Similarly, a net balance of four per cent of firms were pessimistic about the wider economy this month, compared with a net balance of 14 per cent that were optimistic in December.

Businesses’ confidence in their own prospects fell by a more modest six points to 22 per cent.

Welsh firms’ job creation plans also slid seven points, with a net balance of 11 per cent now planning to hire more staff over the next 12 months.


A net balance of six per cent of businesses said they felt the UK’s exit from the European Union was having a positive impact on their expectations for business activity, down three points on the previous month.

In contrast to Wales, across the UK, overall confidence rose two points to 19 per cent as firms’ optimism about the economy climbed three points to 10 per cent.

Companies’ confidence in their own prospects edged up one point to 27 per cent.

The Business Barometer questions 1,200 businesses monthly and provides early signals about UK economic trends both regionally and nationwide.

David Beaumont, regional director for Wales at Lloyds Bank Commercial Banking, said:

“It’s certainly been an eventful start to 2019, with concerns surrounding political uncertainty and weakening global demand intensifying since the New Year.

“Whatever happens in 2019, we will be by the side of business as they continue to pursue growth plans. That’s why we’ve pledged to lend up to £1.1 billion to firms across Wales this year, making sure that they have the funding in place to capitalise on new opportunities and navigate future challenges.”

Regional picture

Businesses in London showed the most confidence, at 36 per cent, ahead of the West Midlands (31 per cent) and the South East (23 per cent).

DIRECTIVE 1:
Write out the part of the passage on business confidence in Wales from "Welsh firms’ job" up to and including "10 per cent.".
DIRECTIVE 2:
According to the passage on business confidence in Wales, how many businesses does the Business Barometer question each month?

COLLECTED DATA:
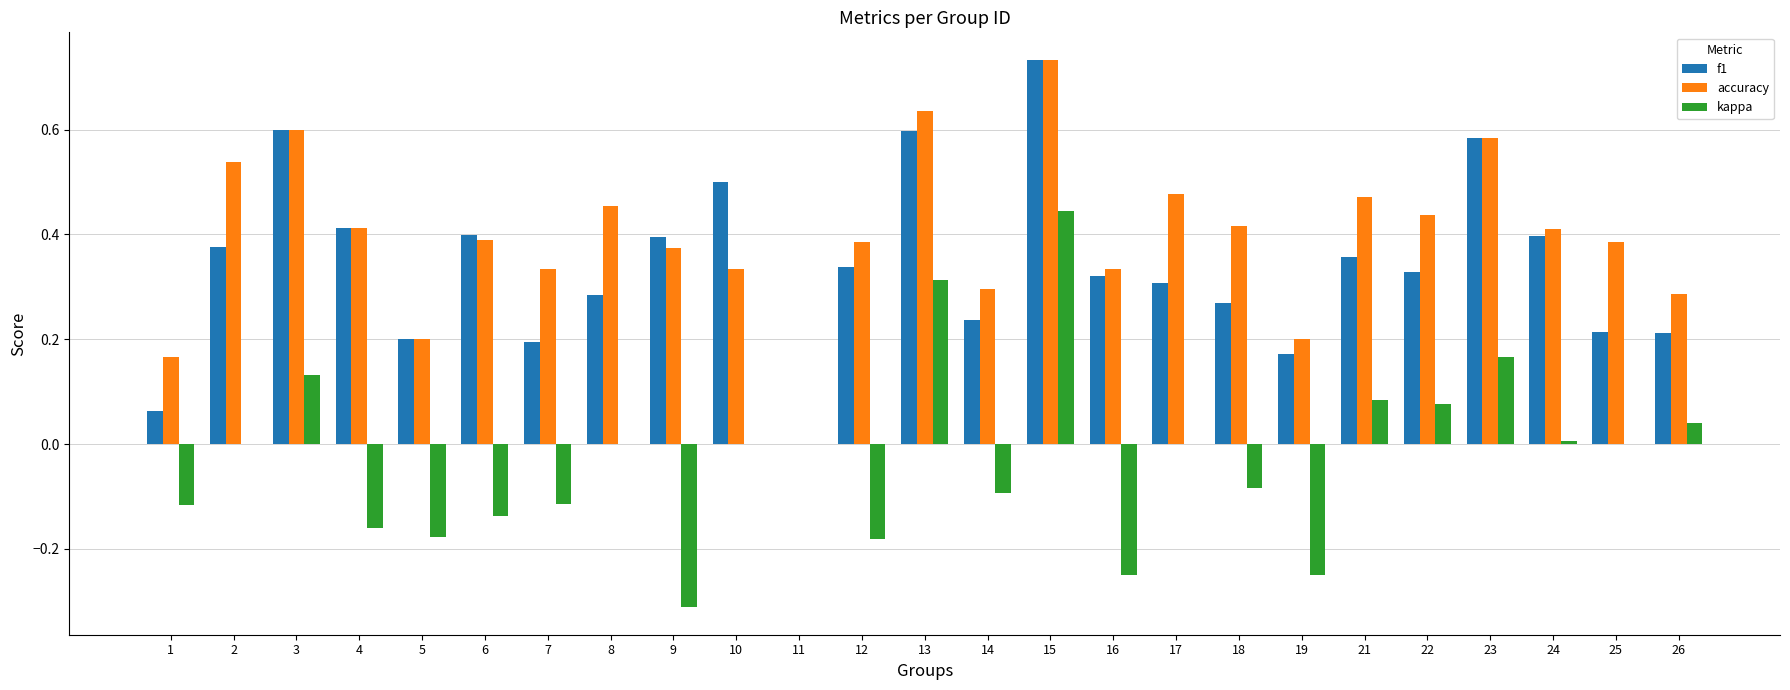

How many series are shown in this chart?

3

TASK SOLUTION 1:
Welsh firms’ job creation plans also slid seven points, with a net balance of 11 per cent now planning to hire more staff over the next 12 months.


A net balance of six per cent of businesses said they felt the UK’s exit from the European Union was having a positive impact on their expectations for business activity, down three points on the previous month.

In contrast to Wales, across the UK, overall confidence rose two points to 19 per cent as firms’ optimism about the economy climbed three points to 10 per cent.

TASK SOLUTION 2:
1,200 businesses.